Le previsioni per il virus influenzale di quest’anno

Per l’influenza stagionale 2019-2020 si prevede un virus influenzale più aggressivo è rischioso. I nuovi ceppi virali sono già presenti nella nostra penisola, da fine settembre, ma l’epidemia scoppierà solamente con il brusco abbassamento delle temperature. Si prevedono 6 milioni di italiani a letto, una stima inferiore rispetto allo scorso anno, che invece ne ha visti interessanti ben 8 milioni.

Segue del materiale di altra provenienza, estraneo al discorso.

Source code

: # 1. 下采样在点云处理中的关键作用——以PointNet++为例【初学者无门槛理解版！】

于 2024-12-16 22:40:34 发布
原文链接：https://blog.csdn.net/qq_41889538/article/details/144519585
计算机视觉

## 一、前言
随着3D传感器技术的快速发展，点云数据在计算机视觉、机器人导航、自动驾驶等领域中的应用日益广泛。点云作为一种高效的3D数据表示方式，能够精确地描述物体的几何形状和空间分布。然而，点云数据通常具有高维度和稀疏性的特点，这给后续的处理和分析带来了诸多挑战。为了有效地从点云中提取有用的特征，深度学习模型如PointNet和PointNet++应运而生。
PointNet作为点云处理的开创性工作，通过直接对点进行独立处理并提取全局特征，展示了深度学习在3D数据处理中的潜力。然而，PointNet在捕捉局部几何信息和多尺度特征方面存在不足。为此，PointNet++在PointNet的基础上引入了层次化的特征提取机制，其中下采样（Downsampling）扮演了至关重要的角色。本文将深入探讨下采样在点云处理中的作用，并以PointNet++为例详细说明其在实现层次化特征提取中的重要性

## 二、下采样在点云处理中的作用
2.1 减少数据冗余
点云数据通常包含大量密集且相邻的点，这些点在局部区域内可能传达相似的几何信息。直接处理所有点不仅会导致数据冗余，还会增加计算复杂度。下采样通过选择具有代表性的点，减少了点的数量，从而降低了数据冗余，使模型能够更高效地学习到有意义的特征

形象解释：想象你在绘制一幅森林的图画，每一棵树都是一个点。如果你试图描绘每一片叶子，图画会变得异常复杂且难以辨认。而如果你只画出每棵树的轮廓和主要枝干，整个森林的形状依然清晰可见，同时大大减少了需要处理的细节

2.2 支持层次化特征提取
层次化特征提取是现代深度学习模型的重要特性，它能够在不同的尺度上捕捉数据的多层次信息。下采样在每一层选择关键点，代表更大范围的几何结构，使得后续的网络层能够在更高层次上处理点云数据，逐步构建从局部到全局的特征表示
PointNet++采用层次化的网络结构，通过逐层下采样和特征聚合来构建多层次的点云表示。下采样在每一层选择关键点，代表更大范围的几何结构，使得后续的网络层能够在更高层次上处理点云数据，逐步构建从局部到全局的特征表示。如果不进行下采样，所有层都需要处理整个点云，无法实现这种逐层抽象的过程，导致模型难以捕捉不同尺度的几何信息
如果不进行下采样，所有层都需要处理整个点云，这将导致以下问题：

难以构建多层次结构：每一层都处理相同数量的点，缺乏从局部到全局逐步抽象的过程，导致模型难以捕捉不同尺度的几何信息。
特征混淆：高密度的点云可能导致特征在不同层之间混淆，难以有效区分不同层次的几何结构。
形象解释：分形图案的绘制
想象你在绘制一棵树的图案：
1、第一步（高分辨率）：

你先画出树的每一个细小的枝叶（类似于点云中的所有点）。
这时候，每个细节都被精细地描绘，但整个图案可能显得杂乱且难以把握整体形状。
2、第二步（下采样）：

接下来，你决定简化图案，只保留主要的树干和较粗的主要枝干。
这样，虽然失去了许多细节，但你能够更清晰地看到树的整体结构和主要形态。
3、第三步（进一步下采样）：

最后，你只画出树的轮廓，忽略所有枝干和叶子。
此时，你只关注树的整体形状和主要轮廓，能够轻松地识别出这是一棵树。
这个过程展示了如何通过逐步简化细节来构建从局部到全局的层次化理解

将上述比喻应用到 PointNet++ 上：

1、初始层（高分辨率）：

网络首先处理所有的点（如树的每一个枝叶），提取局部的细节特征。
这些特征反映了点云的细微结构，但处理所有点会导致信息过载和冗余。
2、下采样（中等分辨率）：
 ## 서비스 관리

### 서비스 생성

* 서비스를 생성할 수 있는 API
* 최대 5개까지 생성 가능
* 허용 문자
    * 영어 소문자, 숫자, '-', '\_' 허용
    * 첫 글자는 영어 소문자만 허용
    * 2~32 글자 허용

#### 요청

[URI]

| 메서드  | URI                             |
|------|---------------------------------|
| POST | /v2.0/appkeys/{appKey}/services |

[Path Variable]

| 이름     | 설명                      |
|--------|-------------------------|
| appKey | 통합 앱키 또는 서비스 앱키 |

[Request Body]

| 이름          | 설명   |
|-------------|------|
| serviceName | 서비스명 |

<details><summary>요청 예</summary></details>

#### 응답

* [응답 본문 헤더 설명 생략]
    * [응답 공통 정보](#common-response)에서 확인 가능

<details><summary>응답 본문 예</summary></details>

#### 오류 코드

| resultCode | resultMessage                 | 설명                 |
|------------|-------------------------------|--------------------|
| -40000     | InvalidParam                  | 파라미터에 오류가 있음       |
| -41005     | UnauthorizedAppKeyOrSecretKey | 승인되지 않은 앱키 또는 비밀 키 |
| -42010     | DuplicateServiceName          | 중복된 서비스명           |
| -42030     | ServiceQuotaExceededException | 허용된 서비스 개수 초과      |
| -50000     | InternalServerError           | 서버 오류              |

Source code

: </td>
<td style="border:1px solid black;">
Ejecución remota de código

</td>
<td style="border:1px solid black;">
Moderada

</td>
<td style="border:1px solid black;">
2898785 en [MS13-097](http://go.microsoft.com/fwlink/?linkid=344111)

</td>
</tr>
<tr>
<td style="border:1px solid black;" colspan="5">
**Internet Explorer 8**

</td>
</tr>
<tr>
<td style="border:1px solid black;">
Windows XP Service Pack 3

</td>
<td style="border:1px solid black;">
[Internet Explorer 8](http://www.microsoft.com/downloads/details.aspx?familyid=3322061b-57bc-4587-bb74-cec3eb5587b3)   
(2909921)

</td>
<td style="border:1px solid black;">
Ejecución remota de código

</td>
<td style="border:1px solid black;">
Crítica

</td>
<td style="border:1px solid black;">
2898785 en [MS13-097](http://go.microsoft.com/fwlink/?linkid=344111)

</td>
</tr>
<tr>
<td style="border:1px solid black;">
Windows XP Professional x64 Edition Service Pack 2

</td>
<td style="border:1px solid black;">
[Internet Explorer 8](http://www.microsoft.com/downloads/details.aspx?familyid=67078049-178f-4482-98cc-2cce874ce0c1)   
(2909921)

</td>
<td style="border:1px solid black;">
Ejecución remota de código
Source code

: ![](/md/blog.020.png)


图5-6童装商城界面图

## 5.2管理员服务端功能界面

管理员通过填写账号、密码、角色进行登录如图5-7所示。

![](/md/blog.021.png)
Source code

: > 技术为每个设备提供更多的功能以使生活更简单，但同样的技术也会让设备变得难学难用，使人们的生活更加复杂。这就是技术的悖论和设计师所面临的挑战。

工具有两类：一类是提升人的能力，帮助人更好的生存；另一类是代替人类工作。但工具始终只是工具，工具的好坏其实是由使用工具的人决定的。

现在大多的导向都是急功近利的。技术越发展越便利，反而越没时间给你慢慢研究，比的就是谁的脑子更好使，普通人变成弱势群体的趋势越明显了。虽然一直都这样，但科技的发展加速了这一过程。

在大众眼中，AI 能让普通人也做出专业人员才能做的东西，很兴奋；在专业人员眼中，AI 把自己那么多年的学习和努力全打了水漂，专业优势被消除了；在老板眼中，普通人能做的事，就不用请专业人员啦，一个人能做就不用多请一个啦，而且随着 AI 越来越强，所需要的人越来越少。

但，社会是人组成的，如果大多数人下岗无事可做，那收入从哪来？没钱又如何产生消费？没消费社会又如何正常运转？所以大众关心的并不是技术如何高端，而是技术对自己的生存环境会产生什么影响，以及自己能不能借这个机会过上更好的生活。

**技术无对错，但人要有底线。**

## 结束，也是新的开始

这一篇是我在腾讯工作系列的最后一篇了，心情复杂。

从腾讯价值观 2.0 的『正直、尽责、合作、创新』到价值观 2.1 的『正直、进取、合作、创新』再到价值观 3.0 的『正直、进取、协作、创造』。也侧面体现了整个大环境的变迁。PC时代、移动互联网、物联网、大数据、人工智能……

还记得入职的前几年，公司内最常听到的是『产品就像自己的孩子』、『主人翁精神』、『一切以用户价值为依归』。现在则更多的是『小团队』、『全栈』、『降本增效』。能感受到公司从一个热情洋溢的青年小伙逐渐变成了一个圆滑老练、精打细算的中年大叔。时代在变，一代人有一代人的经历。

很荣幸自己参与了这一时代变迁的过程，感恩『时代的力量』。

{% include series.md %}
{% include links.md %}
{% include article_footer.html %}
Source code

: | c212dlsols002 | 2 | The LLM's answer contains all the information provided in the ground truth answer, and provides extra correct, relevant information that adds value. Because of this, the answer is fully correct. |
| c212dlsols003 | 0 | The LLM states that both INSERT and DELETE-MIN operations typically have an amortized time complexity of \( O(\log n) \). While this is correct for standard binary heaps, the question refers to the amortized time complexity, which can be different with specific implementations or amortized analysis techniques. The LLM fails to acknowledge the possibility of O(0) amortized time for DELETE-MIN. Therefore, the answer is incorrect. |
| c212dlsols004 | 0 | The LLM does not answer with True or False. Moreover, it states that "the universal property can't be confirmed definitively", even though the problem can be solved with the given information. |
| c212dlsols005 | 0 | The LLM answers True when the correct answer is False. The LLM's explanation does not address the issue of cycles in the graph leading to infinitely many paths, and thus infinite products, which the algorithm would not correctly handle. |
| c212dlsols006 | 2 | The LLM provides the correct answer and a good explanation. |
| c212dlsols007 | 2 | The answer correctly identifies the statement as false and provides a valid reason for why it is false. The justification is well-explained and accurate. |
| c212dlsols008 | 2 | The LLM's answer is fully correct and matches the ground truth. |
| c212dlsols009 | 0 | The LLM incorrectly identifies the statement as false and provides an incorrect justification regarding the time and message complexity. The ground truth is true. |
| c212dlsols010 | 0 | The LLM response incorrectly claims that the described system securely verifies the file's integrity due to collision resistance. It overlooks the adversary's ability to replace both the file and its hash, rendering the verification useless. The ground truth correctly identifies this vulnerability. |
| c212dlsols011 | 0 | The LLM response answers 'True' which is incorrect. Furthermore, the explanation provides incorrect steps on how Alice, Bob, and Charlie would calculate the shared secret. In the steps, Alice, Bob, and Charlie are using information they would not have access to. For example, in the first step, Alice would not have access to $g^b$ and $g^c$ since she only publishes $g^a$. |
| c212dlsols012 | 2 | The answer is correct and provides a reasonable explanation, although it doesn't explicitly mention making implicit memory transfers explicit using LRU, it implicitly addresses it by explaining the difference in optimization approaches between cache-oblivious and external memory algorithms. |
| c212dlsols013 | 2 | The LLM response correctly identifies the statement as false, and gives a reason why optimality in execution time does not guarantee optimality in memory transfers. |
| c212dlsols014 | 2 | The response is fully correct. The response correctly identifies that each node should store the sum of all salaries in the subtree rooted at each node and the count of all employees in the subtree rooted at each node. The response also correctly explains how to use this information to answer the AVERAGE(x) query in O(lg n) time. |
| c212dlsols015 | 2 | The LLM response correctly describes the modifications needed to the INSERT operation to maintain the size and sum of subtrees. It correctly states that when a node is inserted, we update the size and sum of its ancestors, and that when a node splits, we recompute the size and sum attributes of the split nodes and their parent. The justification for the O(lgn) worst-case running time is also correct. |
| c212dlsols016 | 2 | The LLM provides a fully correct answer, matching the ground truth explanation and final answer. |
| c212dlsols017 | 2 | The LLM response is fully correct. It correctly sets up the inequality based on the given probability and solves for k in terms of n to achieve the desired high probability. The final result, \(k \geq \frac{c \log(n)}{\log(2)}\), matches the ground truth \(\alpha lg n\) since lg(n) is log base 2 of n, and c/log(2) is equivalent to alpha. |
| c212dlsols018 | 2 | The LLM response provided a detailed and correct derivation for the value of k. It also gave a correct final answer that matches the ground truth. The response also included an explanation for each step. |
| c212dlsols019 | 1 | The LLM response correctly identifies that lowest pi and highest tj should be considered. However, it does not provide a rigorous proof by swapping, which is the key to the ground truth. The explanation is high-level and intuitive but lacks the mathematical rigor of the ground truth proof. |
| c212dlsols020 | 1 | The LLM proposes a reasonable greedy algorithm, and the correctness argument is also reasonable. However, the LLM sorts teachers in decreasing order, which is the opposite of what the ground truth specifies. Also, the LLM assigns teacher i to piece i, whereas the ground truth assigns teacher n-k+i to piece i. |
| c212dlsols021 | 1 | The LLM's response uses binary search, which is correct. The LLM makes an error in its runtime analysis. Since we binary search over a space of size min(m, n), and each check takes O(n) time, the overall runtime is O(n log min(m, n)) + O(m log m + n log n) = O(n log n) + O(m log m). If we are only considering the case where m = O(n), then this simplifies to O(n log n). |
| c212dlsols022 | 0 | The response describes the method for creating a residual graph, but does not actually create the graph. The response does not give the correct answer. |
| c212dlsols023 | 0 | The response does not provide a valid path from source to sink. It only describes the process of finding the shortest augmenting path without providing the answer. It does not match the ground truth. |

Come poter prevenire l’influenza

La trasmissione del virus dell’influenza si può verificare per via aerea attraverso le gocce di saliva di chi tossisce o starnutisce ma anche attraverso il contatto delle mani contaminate dalle secrezioni respiratorie. Per ridurre le probabilità di contagio è consigliabile lavarsi frequentemente le mani, anche attraverso l’utilizzo di gel alcolici in assenza di acqua, mantenere una buona igiene respiratoria coprendo bocca e naso quando si starnutisce o tossisce, trattare i fazzoletti e lavarsi le mani. E’ necessario anche l’isolamento volontario a casa delle persone con malattie respiratorie febbrili specie in fase iniziale e l’uso di mascherine da parte delle persone con sintomatologia influenzale quando si trovano in ambienti sanitari.